There are many strategies available to stretch your food dollars while feeding your family healthy foods.

Rather than wasting money on expensive cereal boxes and bags of chips, put your money toward foods that will serve your health well, such as raw organic dairy, cage-free organic eggs, fresh vegetables and fermented foods you make at home (fermented foods are incredibly economical because you can use a portion of one batch to start the next).

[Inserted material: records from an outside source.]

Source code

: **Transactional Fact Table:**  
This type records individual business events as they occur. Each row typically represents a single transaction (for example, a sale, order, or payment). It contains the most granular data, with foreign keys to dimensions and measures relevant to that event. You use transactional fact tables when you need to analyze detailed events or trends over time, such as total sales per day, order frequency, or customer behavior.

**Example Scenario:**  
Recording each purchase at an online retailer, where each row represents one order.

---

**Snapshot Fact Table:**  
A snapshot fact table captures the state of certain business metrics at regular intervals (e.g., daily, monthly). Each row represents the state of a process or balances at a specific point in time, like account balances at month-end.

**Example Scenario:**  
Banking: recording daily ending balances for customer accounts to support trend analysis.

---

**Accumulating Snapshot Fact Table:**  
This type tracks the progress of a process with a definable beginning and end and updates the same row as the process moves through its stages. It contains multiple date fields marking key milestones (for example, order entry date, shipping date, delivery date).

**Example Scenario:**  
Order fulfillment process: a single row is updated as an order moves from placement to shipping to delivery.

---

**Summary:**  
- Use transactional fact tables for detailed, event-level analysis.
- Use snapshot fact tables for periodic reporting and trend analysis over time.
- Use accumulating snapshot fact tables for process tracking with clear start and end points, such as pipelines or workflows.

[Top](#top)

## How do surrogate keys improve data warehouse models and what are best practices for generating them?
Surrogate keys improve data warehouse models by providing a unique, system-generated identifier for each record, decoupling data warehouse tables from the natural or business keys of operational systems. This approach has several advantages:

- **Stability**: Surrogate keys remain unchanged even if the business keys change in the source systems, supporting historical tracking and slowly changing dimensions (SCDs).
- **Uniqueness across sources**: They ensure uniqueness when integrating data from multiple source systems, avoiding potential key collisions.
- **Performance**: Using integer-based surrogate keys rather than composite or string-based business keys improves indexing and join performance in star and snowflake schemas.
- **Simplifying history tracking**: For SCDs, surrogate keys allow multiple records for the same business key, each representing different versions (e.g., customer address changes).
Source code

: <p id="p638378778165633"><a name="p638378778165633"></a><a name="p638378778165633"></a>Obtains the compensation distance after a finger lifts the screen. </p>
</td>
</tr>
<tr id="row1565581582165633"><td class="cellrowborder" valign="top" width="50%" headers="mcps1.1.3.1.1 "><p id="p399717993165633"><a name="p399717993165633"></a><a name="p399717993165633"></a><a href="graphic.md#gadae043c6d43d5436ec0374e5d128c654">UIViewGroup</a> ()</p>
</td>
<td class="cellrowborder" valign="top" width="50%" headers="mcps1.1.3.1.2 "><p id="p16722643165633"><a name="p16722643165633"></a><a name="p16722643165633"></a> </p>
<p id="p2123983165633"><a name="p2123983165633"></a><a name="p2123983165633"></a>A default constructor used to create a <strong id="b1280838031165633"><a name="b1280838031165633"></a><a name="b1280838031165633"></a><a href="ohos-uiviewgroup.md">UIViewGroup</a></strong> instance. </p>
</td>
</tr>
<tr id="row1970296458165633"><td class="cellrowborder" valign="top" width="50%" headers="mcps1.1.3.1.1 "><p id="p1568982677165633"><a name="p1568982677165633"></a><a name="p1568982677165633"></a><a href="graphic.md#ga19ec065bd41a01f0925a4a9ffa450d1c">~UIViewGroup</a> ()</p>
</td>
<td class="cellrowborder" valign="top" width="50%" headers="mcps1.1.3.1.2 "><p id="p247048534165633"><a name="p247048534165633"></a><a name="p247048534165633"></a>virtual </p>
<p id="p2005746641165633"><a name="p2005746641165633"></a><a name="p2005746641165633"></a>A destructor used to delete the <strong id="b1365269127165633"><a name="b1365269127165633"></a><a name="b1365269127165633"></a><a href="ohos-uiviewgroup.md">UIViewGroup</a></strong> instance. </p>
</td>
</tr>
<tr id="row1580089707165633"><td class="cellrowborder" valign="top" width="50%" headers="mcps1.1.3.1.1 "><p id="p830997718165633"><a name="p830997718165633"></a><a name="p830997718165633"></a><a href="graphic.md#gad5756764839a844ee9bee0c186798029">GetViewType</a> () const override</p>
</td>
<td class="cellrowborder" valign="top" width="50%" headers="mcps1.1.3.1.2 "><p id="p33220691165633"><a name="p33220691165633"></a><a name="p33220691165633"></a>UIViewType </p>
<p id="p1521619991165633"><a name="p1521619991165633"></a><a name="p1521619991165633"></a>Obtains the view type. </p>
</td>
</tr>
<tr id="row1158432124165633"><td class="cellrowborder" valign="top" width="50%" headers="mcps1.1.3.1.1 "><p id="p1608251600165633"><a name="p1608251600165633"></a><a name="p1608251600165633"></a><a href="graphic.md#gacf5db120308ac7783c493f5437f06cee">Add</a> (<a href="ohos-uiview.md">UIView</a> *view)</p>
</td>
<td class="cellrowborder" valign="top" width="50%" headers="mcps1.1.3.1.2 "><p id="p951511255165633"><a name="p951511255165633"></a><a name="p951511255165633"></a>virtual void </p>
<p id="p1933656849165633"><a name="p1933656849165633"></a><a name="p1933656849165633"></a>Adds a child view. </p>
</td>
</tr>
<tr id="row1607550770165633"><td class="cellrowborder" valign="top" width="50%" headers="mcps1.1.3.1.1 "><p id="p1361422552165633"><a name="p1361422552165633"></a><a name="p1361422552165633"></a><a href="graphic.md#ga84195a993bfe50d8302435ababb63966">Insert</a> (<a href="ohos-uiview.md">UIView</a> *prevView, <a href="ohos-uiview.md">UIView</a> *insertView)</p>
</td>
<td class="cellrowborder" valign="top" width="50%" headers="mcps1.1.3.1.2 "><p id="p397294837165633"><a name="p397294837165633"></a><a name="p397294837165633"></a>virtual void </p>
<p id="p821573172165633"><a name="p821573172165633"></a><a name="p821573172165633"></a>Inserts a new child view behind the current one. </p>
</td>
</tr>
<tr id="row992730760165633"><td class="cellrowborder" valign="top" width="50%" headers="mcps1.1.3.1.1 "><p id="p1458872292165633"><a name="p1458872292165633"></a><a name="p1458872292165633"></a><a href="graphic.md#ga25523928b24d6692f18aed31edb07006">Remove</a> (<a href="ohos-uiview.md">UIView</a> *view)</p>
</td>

The following strategies will also make it easier to eat well on a tight budget: ­

Identify someone to prepare meals. Someone has to invest time in the kitchen to prepare your meals, or else you will succumb to costly and unhealthy convenience foods. So it will be necessary for either you, your spouse, another family member or someone you pay to prepare your family’s meals from locally grown healthful foods. ­

Become resourceful: This is an area where your grandmother can be a wealth of information, on how to use up every morsel of food and stretch out a good meal. Seek to get back to the basics of cooking—using the bones from a roast chicken to make stock for a pot of soup, extending a Sunday roast to use for weekday dinners, learning how to make hearty stews from inex inin inexpesive cuts of meat, using up leftovers and so on. ­

Plan your meals: If you fail to plan you are planning to fail. This is essential, as you will need to be prepared for mealtimes in advance to be successful. Ideally this will involve scouting out your local farmer’s markets for in-season produce, and planning your meals accordingly. But, you can also use this same premise with supermarket sales or, even better, produce from your own vegetable garden. ­

You can generally plan a week of meals at a time, Make sure you have all ingredients necessary on hand, and do any prep work ahead of time so that dinner is easy to prepare if you’re short on time in the evening. Before you go to bed, make a plan as to what you are going to take to work for lunch the next day. This simple strategy will let you eat healthier and save money. ­

Avoid food waste: According to a study published in the Journal PloS One, North Americans waste an estimated 1,400 calories of food per person, each and every day. ­

Buy organic animal foods. The most important foods to buy organic are animal, not vegetable, products (such as meat, eggs, butter, etc.) because animal foods tend to concentrate pesticides in higher amounts. If you cannot afford to buy all of your food organic, opt for organic animal foods first.